Nerves are not always the enemy

So many people have a fear of public speaking (or glossophobia). The notorious wedding gaffs, the blundering after-dinner soliloquy, politicians who pulverise their careers in a single speech. The list of public speaking nightmares is endless. Many of us know people either directly or indirectly who have got blind drunk just to face “the mob”.

It makes no difference whether “the mob” is three people in a back room or a worldwide audience listening via satellite.  An unknown audience looms like a demon, waiting to devour you the minute you falter. Yet oddly enough,this vulnerability – the moment in which you hesitate and see your speech assuming the shape of a large pear – is what can connect you to your audience.  They see that you are human, and most of them understand.  A polished speech delivered with effortless confidence might well get a good reception. But a speech which comes from the heart will often be more memorable.

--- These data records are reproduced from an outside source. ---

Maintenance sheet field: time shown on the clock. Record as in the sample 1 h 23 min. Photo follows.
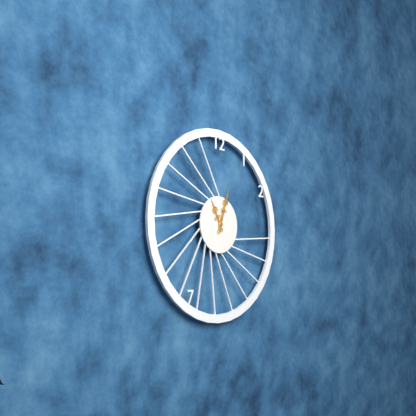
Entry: 11 h 03 min
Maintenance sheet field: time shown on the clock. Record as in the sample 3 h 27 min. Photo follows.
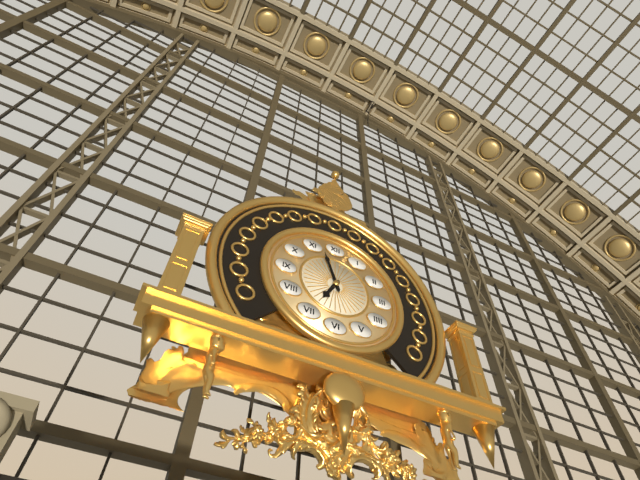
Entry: 6 h 57 min
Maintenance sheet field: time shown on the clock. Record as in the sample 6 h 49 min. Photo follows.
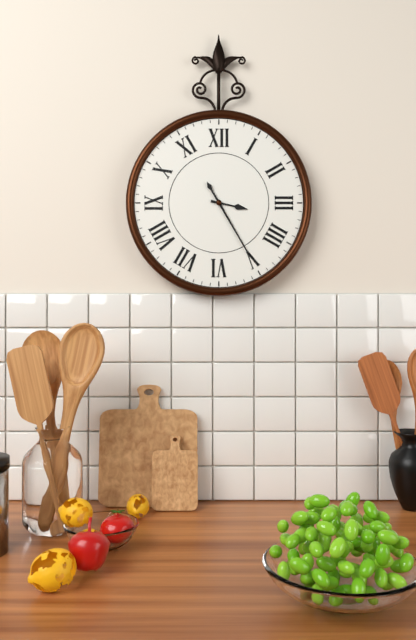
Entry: 3 h 25 min
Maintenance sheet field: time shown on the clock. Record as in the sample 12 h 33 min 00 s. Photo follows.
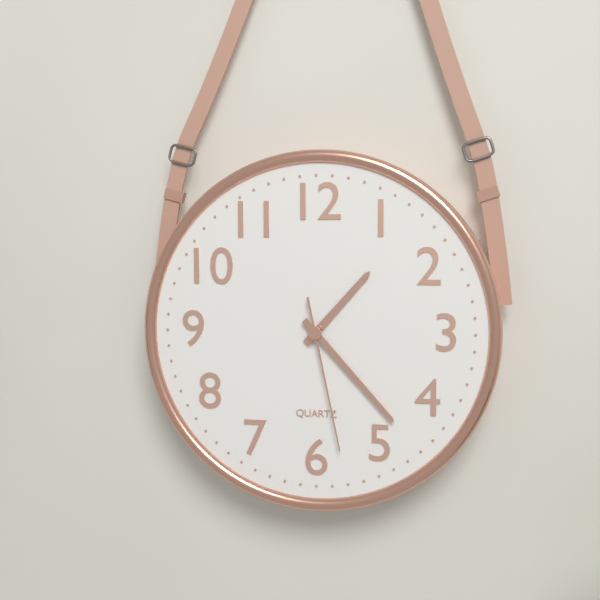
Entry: 1 h 23 min 28 s
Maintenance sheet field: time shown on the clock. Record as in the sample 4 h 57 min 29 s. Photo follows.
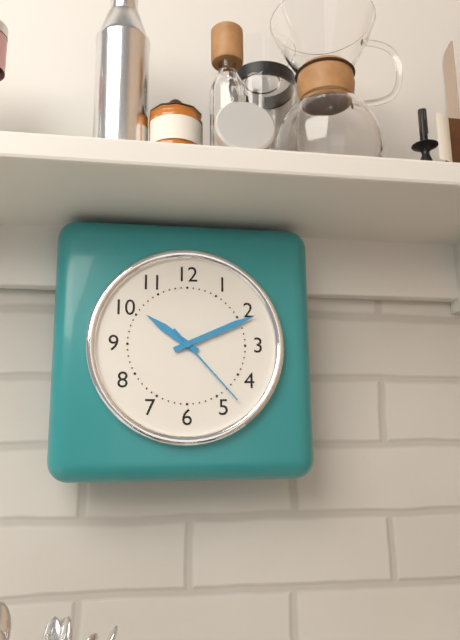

I do not consider myself to be a first-class public speaker. When I became a volunteer speaker for Guide dogs I had no idea whether the experience would destroy my confidence or increase it.. Something inside me relished the challenge, but the thought of actually delivering a speech churned my stomach. I had no previous training or experience, so when I received a phone call last Summer asking me to give a talk at a local primary school I was terrified.

The terror manifested itself physically.  Standing in front of the entire school,  my voice wobbled, my hands shook, my heart clapped against my chest, and the sweat poured down my face. My guide dog Trudy was nonplussed, and lay in a quiet heap at my feet, steady as ever. As my nerves escalated I began to falter.  Suddenly the realisation that 90 children were hanging on my every word  sent me into a paroxysm of panic. They were all listening to me! (This is apparently known as the “spotlight effect”). What if I messed it up? What if I couldn’t finish?  I was speaking without notes as I’m not a braillist, so everything I needed was inside my head.  The same head that was swimming with half-formed words and misshapen thoughts. I froze for a good few seconds. The silence thundered in my ears. This was make or break, and I knew it.  But somehow I managed to regain my composure. The conviction that I was about to die became less of an issue. My voice still wobbled like a de-railing train, but I made it to the end. What’s more, I got a positive reception from the children and teachers. This was my first building block in the confidence tower. When the talk was over, the adrenalin buzzed through me and I felt truly elated. The relief was indescribable. Afterwards I wondered what had made my first talk a success. After all, my nerves were bubbling for all to see. Yet this seemed to bother me more than my audience. They listened and responded to me, they felt my passion and they knew it was real.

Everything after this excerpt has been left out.